For a moment the necromancer merely stood and watched as the creature threw itself from one side of its prison to the other, gasping in the thin and unfamiliar air. The scent of its terror was as intoxicating as a greenwitch’s herb garden. Akhlaur drew in long draughts, taking time to savor its pungency. When at last he felt pleasantly sated, he took a small coral circlet from a spell bag and placed it between him and the entrapped monster. It hung like a round, empty frame on an invisible wall, or perhaps a peephole such as the powerless and suspicious often carved into their doors.

Again Akhlaur began to chant. A wall of power began to leech from the edges of the coral circle, gleaming with weird greenish light. When the wall spanned the vast chamber, the wizard took a tiny metal token and hurled it at the coral frame, shouting a single word.

The token disappeared with a burst of light and sound.
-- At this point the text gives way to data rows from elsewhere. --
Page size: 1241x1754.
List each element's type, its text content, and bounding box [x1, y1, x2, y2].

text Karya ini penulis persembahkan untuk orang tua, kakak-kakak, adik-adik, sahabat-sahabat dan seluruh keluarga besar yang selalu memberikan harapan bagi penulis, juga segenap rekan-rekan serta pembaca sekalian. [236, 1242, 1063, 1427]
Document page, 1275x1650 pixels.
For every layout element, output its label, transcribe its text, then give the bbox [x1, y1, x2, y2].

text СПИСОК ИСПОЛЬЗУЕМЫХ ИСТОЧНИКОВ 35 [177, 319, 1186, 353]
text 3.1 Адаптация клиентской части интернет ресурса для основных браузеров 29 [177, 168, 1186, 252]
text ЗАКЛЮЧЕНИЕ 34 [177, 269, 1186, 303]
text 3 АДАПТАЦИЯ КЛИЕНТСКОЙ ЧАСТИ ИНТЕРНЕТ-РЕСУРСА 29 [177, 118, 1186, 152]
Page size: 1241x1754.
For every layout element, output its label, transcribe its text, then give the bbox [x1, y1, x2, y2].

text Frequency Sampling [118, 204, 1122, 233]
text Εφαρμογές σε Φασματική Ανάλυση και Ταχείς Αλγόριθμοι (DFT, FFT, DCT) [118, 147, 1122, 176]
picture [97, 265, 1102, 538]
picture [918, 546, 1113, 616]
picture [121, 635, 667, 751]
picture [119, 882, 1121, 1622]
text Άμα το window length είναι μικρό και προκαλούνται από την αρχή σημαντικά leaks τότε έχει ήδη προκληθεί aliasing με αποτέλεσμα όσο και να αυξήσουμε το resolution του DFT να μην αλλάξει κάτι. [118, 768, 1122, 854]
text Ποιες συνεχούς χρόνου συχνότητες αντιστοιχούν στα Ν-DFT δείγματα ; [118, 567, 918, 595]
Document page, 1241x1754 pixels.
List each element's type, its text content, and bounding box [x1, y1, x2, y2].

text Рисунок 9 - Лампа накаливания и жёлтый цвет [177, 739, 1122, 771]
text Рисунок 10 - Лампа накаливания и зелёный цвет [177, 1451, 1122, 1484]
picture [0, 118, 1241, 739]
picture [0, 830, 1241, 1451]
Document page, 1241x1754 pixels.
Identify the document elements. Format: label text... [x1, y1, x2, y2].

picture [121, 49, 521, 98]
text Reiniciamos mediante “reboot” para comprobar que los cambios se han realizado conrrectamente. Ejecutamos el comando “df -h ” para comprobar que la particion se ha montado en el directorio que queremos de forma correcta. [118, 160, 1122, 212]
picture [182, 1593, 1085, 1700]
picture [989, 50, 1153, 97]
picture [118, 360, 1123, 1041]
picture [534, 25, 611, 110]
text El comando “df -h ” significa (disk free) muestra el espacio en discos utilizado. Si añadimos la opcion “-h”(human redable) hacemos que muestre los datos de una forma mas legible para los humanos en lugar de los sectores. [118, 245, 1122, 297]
The bubble lurched toward the coral circlet. It clung, and the air it contained rushed through the hole in a whirling spill of bubbles. The monster, too, was sucked toward the opening. Its form elongated weirdly and flowed through the opening like a genie emerging from a narrow-necked bottle.

In moments the giant bubble was gone, and the monster stood but three paces from Akhlaur. The wizard dispelled the wall of force with a single gesture and smiled into his captive’s hideous face. The monster bared its fangs and snarled like a cornered wolf.

“Attack me,” Akhlaur invited. “This day has been lacking in diversion.”

For a moment instinct warred against instinct as the creature weighed certain death against continued captivity. A tormented roar ripped from its throat.

Akhlaur shrugged. “Indecision is its own choice,” he observed. He nodded, and the bone gate of the monster’s cage yawned open. A flick of the necromancer’s fingers created a miniature vortex that sucked the beast back into its prison and slammed the door behind it.

Not giving the monster another thought, the necromancer set to work affixing the coral frame to one of the cage’s bars, securing it with wards and trigger spells.

“A gift for you, little Kiva,” he said, gazing toward another tiny opening-the imperfect gate, a leak that spilled water and magic into Halruaa. “You sent me the laraken. When you touch the waters of the spring, I shall respond with a messenger of my own. Given the trouble you’ve taken on my behalf, it would be rude to ignore you. The proprieties, after all, must be observed.”

The necromancer chuckled, envisioning the elf woman’s surprise when the four-armed beast leaped from the gate. It was a small ploy, a mere feint in the opening moments of battle. But oh, how marvelous was the prospect of a worthy opponent!

Akhlaur let himself drift into pleasant dreams of vengeance. His thoughts dwelt not upon the little elf woman, but on his oldest friendshis most hated foes.

 

 

The Nath, the northeastern corner of Halruaa, was among the wildest and most desolate places in all the land. A few trade roads transversed it, but they were narrow and lightly traveled. Barren, rock-strewn valleys twisted among foothills honeycombed with caves, and often covered with dense forest. Monsters and bandits laired in these hidden places, but more dangerous still were the slim gray figures that moved like shadows through the smoking ruins of a trade caravan.

All were female Crinti, an elf-descended race who were gray of hair and skin and soul. Their leader kept over to the side, mounted on a dusky horse and directing the activity with an occasional gesture of her slim, gray hands. More infrequently, she snarled out a command in a language that once, long ago, had been that of the drow. Shanair, a chieftain among the Crinti raiders, took much pride in her dark heritage.